◆ **Available data**:
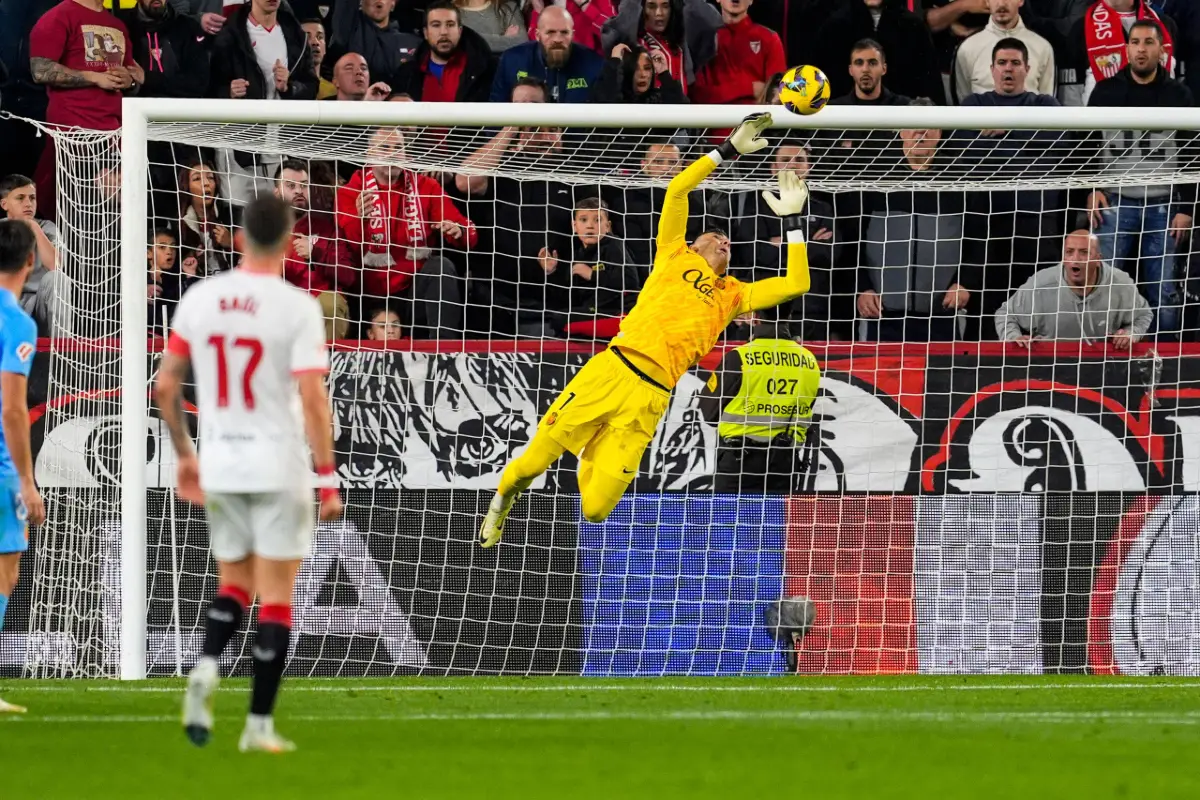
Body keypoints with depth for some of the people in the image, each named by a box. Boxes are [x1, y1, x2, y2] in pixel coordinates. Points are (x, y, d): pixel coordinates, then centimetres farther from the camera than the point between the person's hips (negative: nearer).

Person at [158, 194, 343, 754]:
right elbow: (312, 399, -16)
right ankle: (259, 724, 4)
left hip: (219, 467, 4)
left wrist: (184, 455, 18)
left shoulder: (199, 299, 2)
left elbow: (165, 384, 6)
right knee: (276, 595, 5)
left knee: (234, 582, 18)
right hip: (279, 467, -4)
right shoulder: (297, 308, -12)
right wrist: (328, 478, -10)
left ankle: (206, 668, -11)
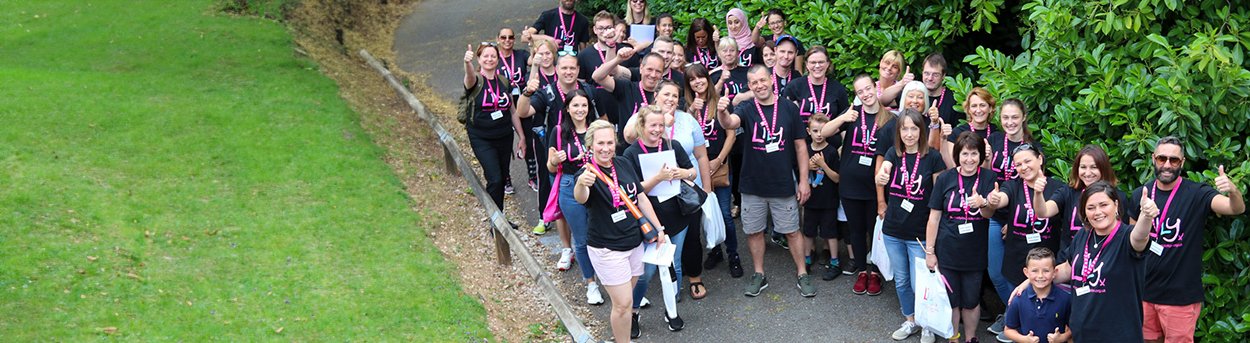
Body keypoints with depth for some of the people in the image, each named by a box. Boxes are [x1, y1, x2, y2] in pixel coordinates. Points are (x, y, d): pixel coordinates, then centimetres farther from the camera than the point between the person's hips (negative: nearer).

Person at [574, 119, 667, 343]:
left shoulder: (624, 164, 0)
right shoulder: (588, 173, -18)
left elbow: (641, 199, 10)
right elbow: (580, 198, -41)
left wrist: (658, 228, 9)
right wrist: (581, 183, -63)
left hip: (634, 241, 6)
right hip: (606, 249, -6)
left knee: (626, 295, 19)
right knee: (623, 303, -7)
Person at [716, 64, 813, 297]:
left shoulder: (789, 108, -3)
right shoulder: (746, 109, -4)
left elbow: (800, 146, 1)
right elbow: (731, 123, -27)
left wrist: (804, 180, -1)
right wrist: (722, 113, -51)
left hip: (783, 185, -1)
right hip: (753, 185, 1)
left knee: (792, 231, 8)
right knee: (754, 231, 11)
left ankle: (802, 274, 21)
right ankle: (759, 276, 25)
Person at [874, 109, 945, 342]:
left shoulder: (932, 157, -10)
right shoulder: (893, 153, -2)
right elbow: (881, 176, -20)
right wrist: (880, 178, -45)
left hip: (920, 233, -3)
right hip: (893, 231, 4)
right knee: (901, 281, 17)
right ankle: (910, 321, 36)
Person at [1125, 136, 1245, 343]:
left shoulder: (1197, 195, -10)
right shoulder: (1139, 195, 2)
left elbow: (1237, 209, -25)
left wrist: (1233, 191, -47)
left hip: (1181, 296, -4)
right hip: (1143, 292, 4)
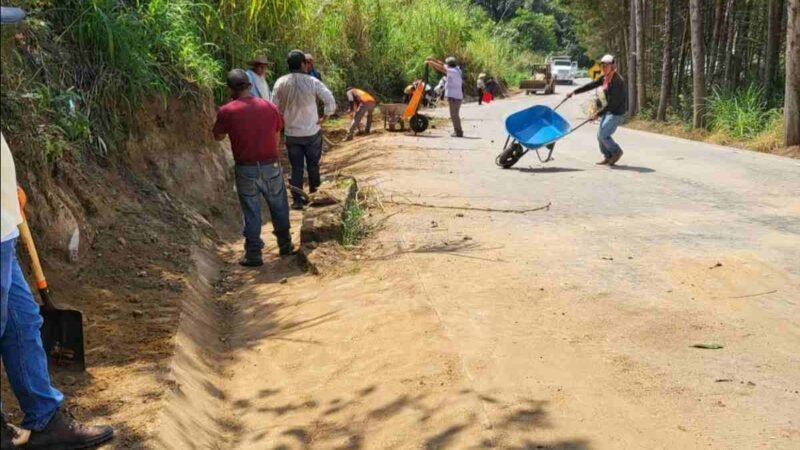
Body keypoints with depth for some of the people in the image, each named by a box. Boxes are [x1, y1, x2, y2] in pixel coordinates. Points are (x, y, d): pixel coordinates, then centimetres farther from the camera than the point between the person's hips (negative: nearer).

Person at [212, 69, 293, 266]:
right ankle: (285, 244, 31)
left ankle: (253, 254, 13)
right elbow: (277, 136, 9)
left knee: (251, 212, 8)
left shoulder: (227, 111, -10)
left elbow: (218, 136, 4)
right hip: (271, 166, 2)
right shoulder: (270, 107, 0)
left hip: (246, 169, -2)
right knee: (278, 206, 19)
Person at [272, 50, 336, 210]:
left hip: (291, 133, 2)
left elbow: (275, 107, -3)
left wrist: (283, 120, 12)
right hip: (312, 132, -2)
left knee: (296, 167, 9)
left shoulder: (280, 83, -7)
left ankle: (297, 200, 10)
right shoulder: (312, 82, -15)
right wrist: (324, 117, -4)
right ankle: (314, 192, 33)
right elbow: (331, 101, -18)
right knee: (313, 164, 18)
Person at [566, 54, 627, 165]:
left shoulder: (617, 81, -23)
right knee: (600, 134, 9)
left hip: (617, 111, -9)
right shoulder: (604, 78, 3)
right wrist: (574, 92, 9)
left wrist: (598, 114, -23)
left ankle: (616, 152, 12)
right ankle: (608, 157, 21)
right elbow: (591, 85, 13)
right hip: (609, 110, 9)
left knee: (603, 134, -11)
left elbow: (613, 102, -25)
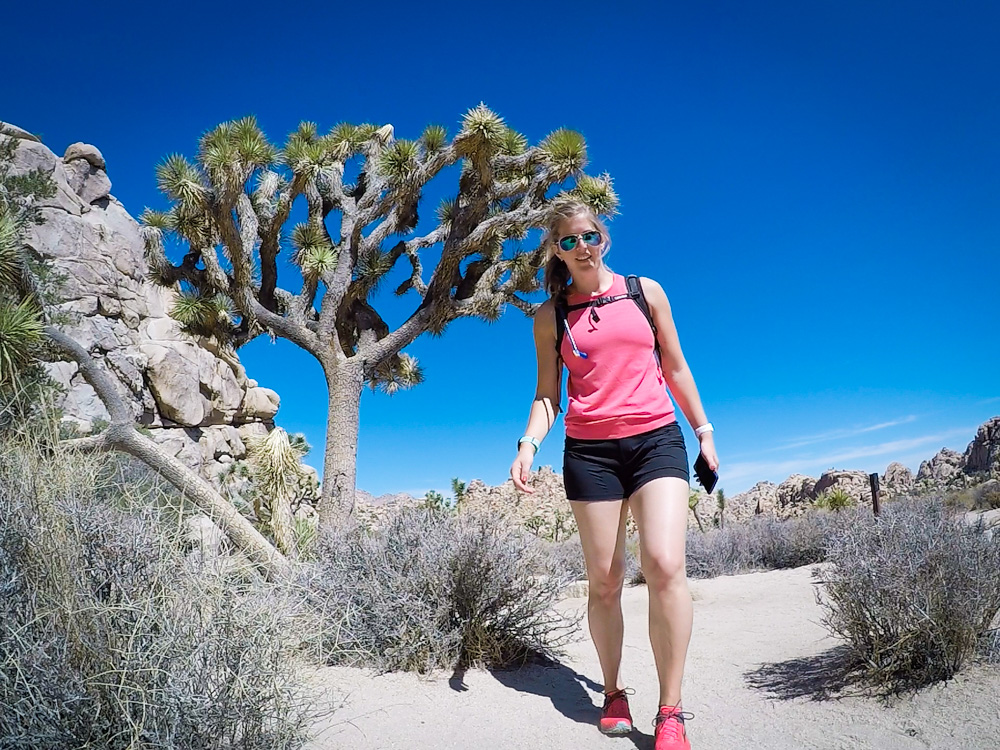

◆ **Problem description**:
Rewrite all the lines of the material above, swapping "centimetres" for "centimeters" wherever it occurs and changing nothing else. Leave out the pictures.

◆ **The answer**:
Body keypoints with depth for some of the people in the image, each named by a box. Boxes are [x1, y1, x2, y2] in pixel coordinates. Points are (x, y, d): pixel coordinates, then centimeters farther from the camera than the point between the person's hips (negative: nearer).

Person at [158, 194, 343, 754]:
right elbow: (312, 399, -16)
right ankle: (259, 724, 4)
left hip: (219, 467, 4)
left wrist: (184, 455, 18)
left shoulder: (199, 299, 2)
left elbow: (165, 384, 6)
right knee: (276, 595, 5)
left knee: (234, 582, 18)
right hip: (279, 467, -4)
right shoulder: (297, 308, -12)
right wrist: (328, 478, -10)
left ankle: (206, 668, -11)
Body keypoints with depth for some of the people in the image, each named by a box. Boxes are [x1, y1, x2, y2] in pixel coordinates. Points are (x, y, d): pixel coordinates, then centimeters farther from the camera than the point between the person's hips (negative: nearer).

Person at [574, 119, 667, 343]:
left shoulder: (624, 164, 0)
right shoulder: (588, 173, -18)
left elbow: (641, 199, 10)
right elbow: (580, 198, -41)
left wrist: (658, 228, 9)
right wrist: (581, 183, -63)
left hip: (634, 241, 6)
right hip: (606, 249, -6)
left knee: (626, 295, 19)
right knee: (623, 303, -7)
Person at [716, 64, 813, 297]:
left shoulder: (789, 108, -3)
right shoulder: (746, 109, -4)
left elbow: (800, 146, 1)
right elbow: (731, 123, -27)
left wrist: (804, 180, -1)
right wrist: (722, 113, -51)
left hip: (783, 185, -1)
right hip: (753, 185, 1)
left knee: (792, 231, 8)
right knee: (754, 231, 11)
left ankle: (802, 274, 21)
right ankle: (759, 276, 25)
Person at [874, 109, 945, 342]:
left shoulder: (932, 157, -10)
right shoulder: (893, 153, -2)
right elbow: (881, 176, -20)
right wrist: (880, 178, -45)
left hip: (920, 233, -3)
right hip: (893, 231, 4)
right knee: (901, 281, 17)
right ankle: (910, 321, 36)
Person at [1125, 136, 1245, 343]:
left shoulder: (1197, 195, -10)
right shoulder: (1139, 195, 2)
left elbow: (1237, 209, -25)
left wrist: (1233, 191, -47)
left hip: (1181, 296, -4)
right hip: (1143, 292, 4)
Body keypoints with depth for some of the people in the image, each named by a box. Boxes are [x1, y1, x2, y2] in pixel coordinates. Points are (x, y, d): pixel coordinates, then centimeters farther from the camera than the point between the person's hips (negative: nearer).

Person at [212, 69, 293, 266]:
right ankle: (285, 244, 31)
left ankle: (253, 254, 13)
right elbow: (277, 136, 9)
left knee: (251, 212, 8)
left shoulder: (227, 111, -10)
left elbow: (218, 136, 4)
right hip: (271, 166, 2)
right shoulder: (270, 107, 0)
left hip: (246, 169, -2)
right knee: (278, 206, 19)
Person at [272, 50, 336, 210]:
left hip: (291, 133, 2)
left elbow: (275, 107, -3)
left wrist: (283, 120, 12)
right hip: (312, 132, -2)
left knee: (296, 167, 9)
left shoulder: (280, 83, -7)
left ankle: (297, 200, 10)
right shoulder: (312, 82, -15)
right wrist: (324, 117, -4)
right ankle: (314, 192, 33)
right elbow: (331, 101, -18)
right knee: (313, 164, 18)
Person at [566, 54, 627, 165]:
left shoulder: (617, 81, -23)
right knee: (600, 134, 9)
left hip: (617, 111, -9)
right shoulder: (604, 78, 3)
right wrist: (574, 92, 9)
left wrist: (598, 114, -23)
left ankle: (616, 152, 12)
right ankle: (608, 157, 21)
right elbow: (591, 85, 13)
right hip: (609, 110, 9)
left knee: (603, 134, -11)
left elbow: (613, 102, -25)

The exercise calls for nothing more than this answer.